• _TASK GOAL_:
Could you reproduce the lines below verbatim, starting with the line that contains "des montées à" and continuing through the line that contains "Comment tu va", with both of those lines included?

• _PROVIDED MATERIAL_:
[Start of section]

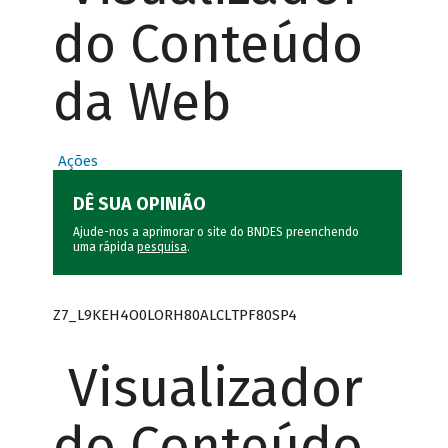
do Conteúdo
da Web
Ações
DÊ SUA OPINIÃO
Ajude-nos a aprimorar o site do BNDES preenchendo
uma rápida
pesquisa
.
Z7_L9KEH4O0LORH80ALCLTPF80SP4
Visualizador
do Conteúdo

[End of section]
[Start of section]

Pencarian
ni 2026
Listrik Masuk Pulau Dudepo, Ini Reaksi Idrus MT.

[End of section]
[Start of section]

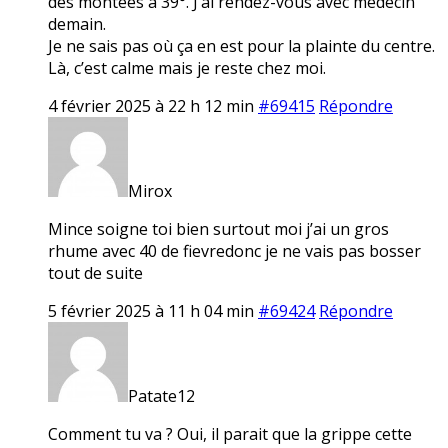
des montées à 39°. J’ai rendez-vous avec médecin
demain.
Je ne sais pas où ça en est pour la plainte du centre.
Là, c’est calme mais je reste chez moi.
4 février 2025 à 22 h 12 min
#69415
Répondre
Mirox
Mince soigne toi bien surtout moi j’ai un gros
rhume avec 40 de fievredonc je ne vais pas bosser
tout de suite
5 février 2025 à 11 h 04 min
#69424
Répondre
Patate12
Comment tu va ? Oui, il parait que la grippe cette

[End of section]

• _ANSWER BOX_:
des montées à 39°. J’ai rendez-vous avec médecin
demain.
Je ne sais pas où ça en est pour la plainte du centre.
Là, c’est calme mais je reste chez moi.
4 février 2025 à 22 h 12 min
#69415
Répondre
Mirox
Mince soigne toi bien surtout moi j’ai un gros
rhume avec 40 de fievredonc je ne vais pas bosser
tout de suite
5 février 2025 à 11 h 04 min
#69424
Répondre
Patate12
Comment tu va ? Oui, il parait que la grippe cette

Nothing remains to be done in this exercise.